* **INSTRUCTIONS FOR THE TASK**
Can you edit these lines so that "catalogue" becomes "catalog", keep everything else the same, and leave the pictures out?

* **AVAILABLE DATA**
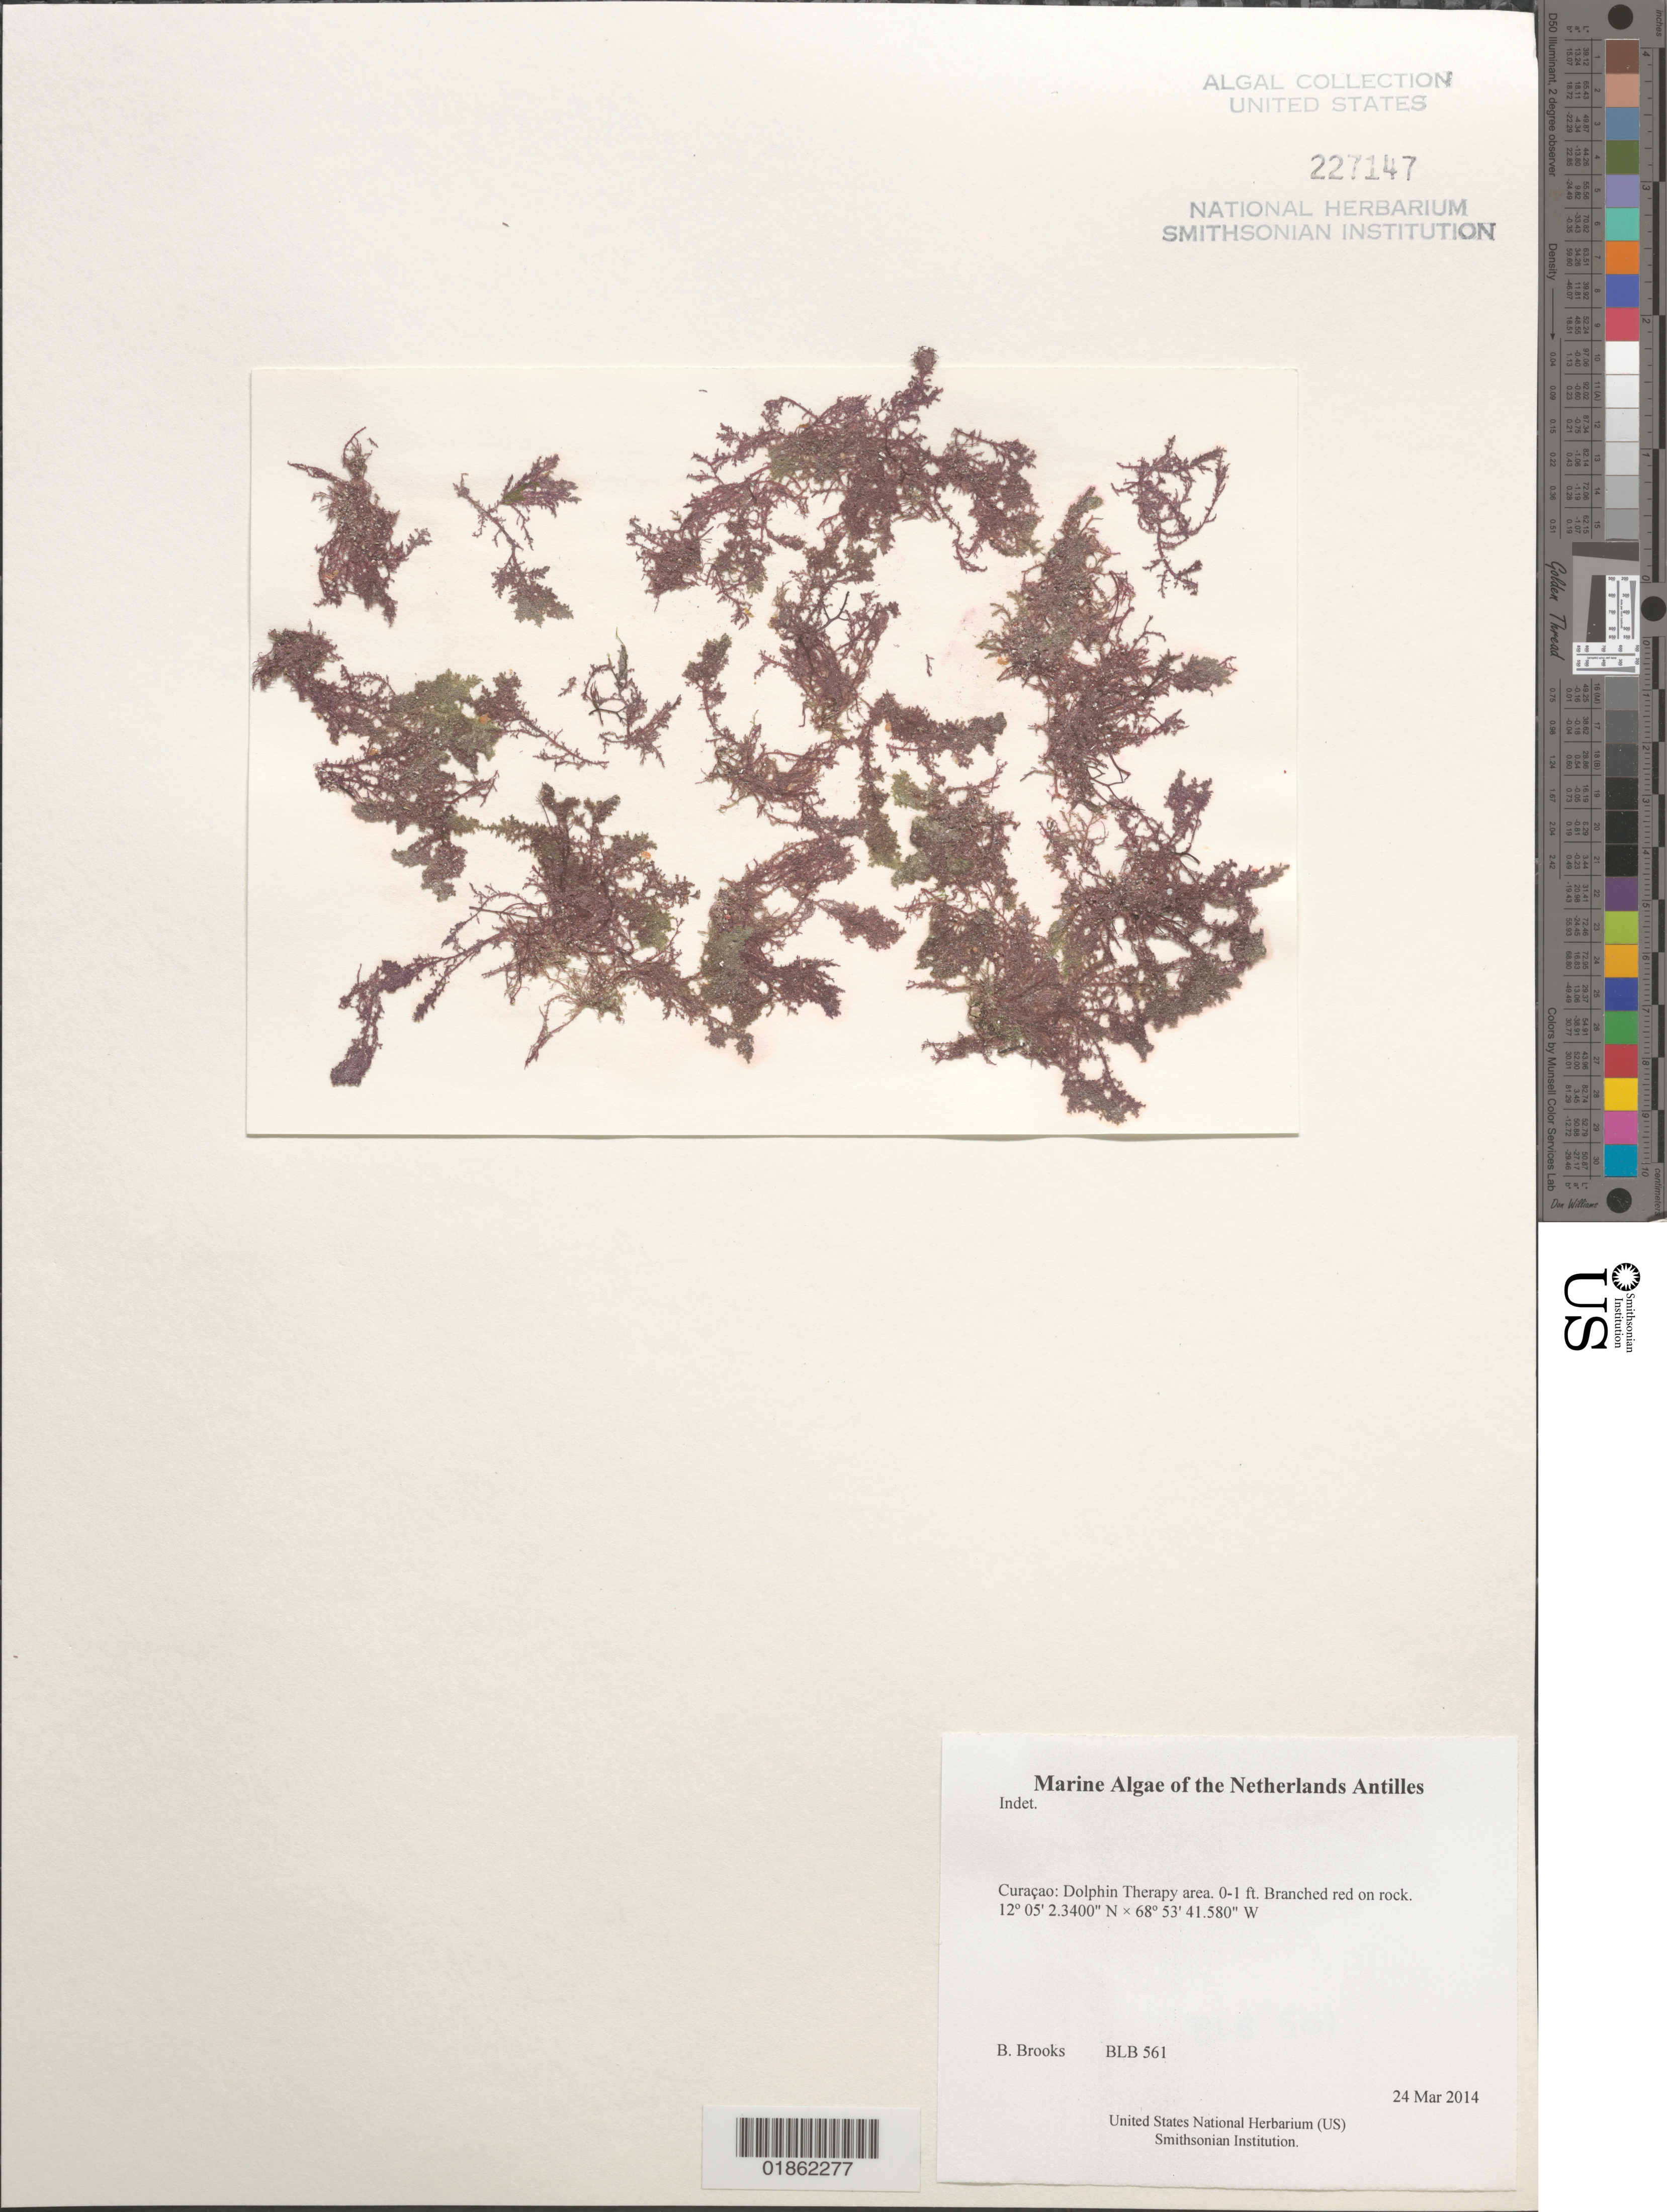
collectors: B. Brooks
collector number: BLB 561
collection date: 2014-03-24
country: Curaçao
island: Curaçao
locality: Dolphin Therapy area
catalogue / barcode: US 227147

* **RESULT**
collectors: B. Brooks
collector number: BLB 561
collection date: 2014-03-24
country: Curaçao
island: Curaçao
locality: Dolphin Therapy area
catalog / barcode: US 227147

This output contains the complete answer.